Stefanie Kirby, featured in the Ocean State Review
In her poem “Allegory With Walls,” Stefanie Kirby creates a deconstructed fable that “instructs”
through inversion and collapse. A woman / wolf diminishes or imagines herself into a house of
matchsticks, or bones—a house constructed through complete loss in the way that bones lose all
trace of flesh when boiled. We learn that even being swallowed alive means feeling pangs of
hunger and the wolf wants to starve herself, stay put, and become an entity removed from the
complicated hungers of her fragmented landscape. With frankness and concision, the poem asks:
Where does a woman go to become a portal?

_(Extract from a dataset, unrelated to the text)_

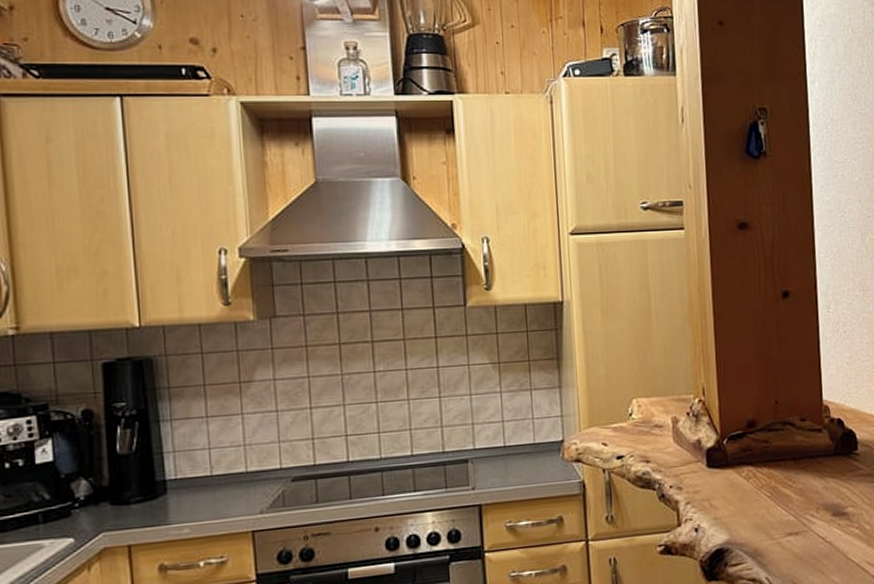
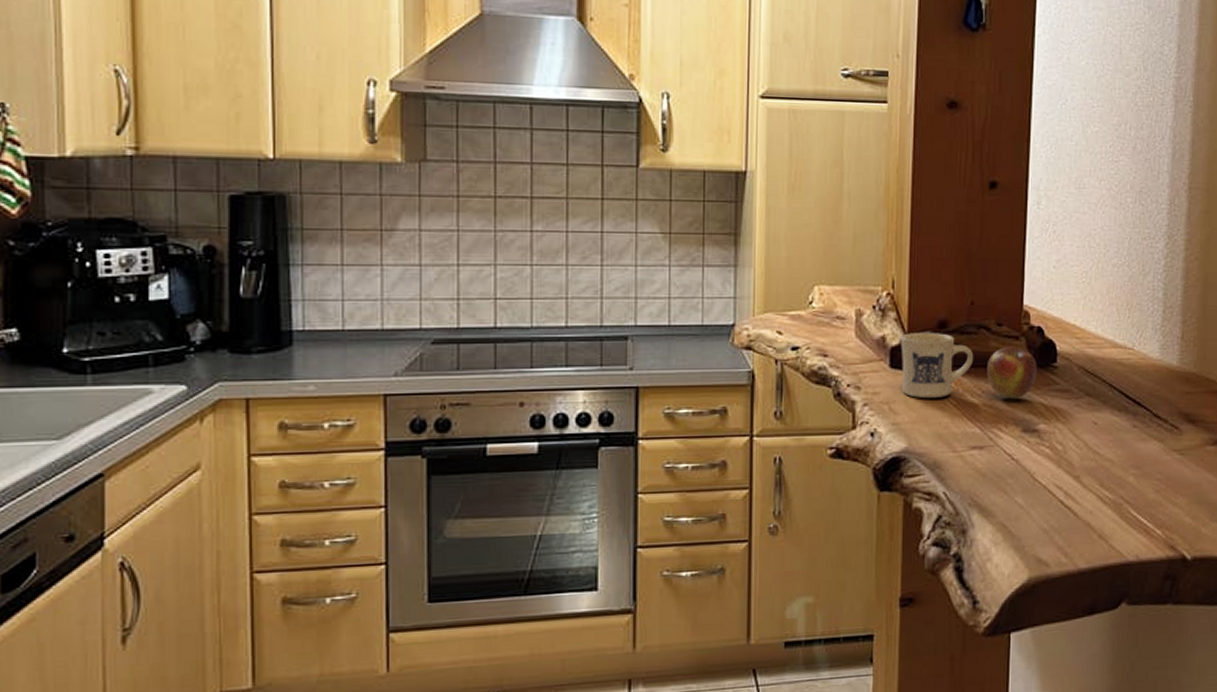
mug: none [713,432,841,493] -> present [899,333,1037,398]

—Mary Robles, Poetry Editor
from Volume 14 of Ocean State Review
Allegory with walls
woman approaches a house as a wolf. A house of sticks
stacked like bones, bones lit like matches or shelved along
walls to dry. To house these bones demands loss, nothing left
in a vat that chews the flesh off with heat. Even swallowed
bodies growl their hunger. The wolf blinks once inside.

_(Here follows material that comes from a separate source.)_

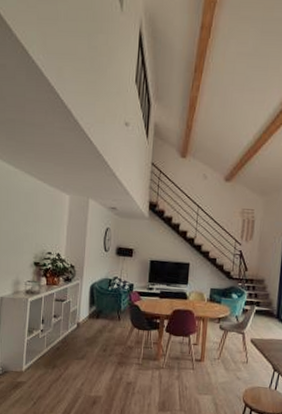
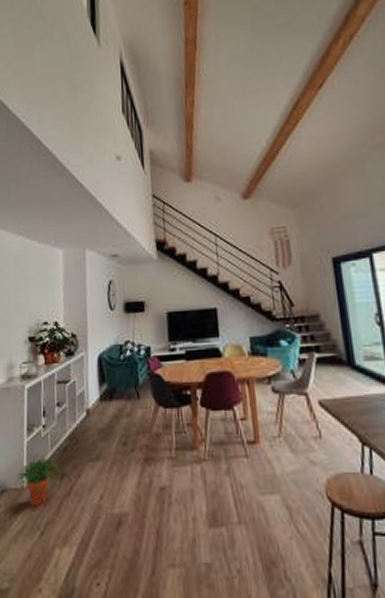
potted plant: none [15,352,53,386] -> present [15,458,61,507]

The wolf won’t eat. The wolf won’t turn and run, won’t bluster
her way through the walls, won’t explode from those bones like
a sun. The wolf wants to be a woman or window, a throat
unlatched by living.
Stefanie Kirby is the author of Fruitful (Driftwood Press, 2024), winner of the Adrift Chapbook Contest, and Remainder, forthcoming from Bull City Press. Her poetry has been included in Best of the Net and Poetry Daily, and appears in West Branch, phoebe, The Massachusetts Review, The Maine Review, The Cincinnati Review, and elsewhere. She lives along Colorado’s Front Range with her family.